• Source data
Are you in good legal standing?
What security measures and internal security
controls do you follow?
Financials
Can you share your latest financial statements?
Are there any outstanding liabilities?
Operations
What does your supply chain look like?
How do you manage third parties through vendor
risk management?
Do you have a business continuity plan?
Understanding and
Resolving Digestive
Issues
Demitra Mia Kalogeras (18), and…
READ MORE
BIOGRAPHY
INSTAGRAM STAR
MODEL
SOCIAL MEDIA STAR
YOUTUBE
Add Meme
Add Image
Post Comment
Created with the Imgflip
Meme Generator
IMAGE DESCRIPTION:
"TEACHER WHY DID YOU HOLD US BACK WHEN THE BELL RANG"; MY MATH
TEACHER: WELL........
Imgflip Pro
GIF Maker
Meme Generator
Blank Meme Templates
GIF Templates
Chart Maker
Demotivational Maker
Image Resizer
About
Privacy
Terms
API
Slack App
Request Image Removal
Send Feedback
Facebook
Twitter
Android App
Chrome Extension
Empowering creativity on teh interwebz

...

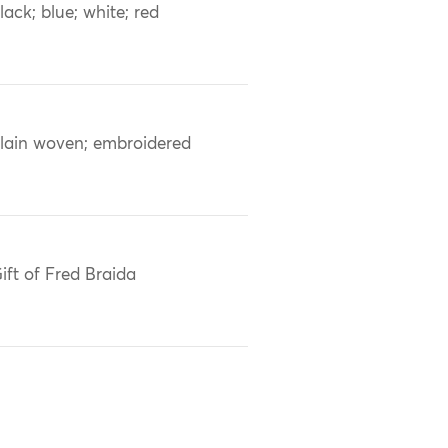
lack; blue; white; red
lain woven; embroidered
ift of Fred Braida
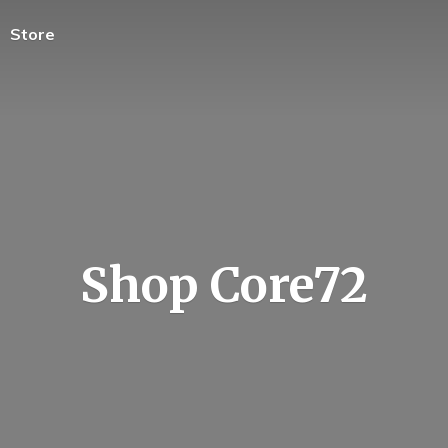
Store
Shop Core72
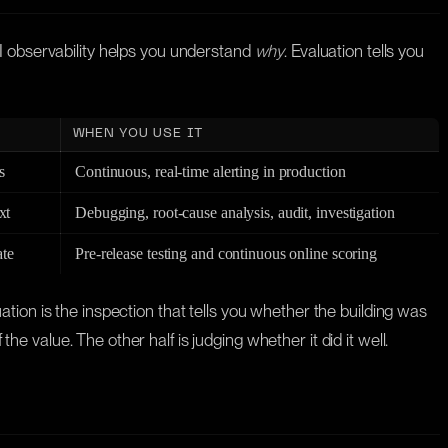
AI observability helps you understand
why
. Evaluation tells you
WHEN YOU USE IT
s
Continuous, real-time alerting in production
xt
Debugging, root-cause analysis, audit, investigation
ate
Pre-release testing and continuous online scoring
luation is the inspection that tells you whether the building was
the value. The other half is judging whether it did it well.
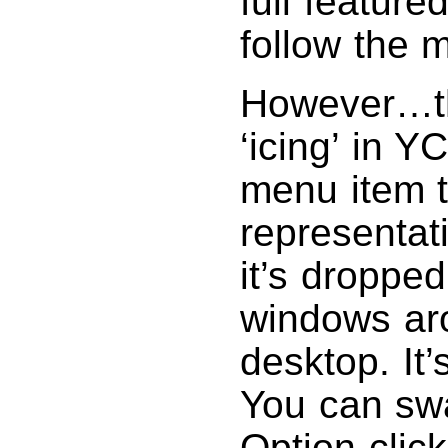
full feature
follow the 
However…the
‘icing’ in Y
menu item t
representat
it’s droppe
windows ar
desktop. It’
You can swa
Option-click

• Exercise aim
Give back precisely the lines above that start at the line containing "Are you in good legal standing?" and end at the line containing "Demotivational Maker", inclusive. No other lines belong in the output.

• Exercise result
Are you in good legal standing?
What security measures and internal security
controls do you follow?
Financials
Can you share your latest financial statements?
Are there any outstanding liabilities?
Operations
What does your supply chain look like?
How do you manage third parties through vendor
risk management?
Do you have a business continuity plan?
Understanding and
Resolving Digestive
Issues
Demitra Mia Kalogeras (18), and…
READ MORE
BIOGRAPHY
INSTAGRAM STAR
MODEL
SOCIAL MEDIA STAR
YOUTUBE
Add Meme
Add Image
Post Comment
Created with the Imgflip
Meme Generator
IMAGE DESCRIPTION:
"TEACHER WHY DID YOU HOLD US BACK WHEN THE BELL RANG"; MY MATH
TEACHER: WELL........
Imgflip Pro
GIF Maker
Meme Generator
Blank Meme Templates
GIF Templates
Chart Maker
Demotivational Maker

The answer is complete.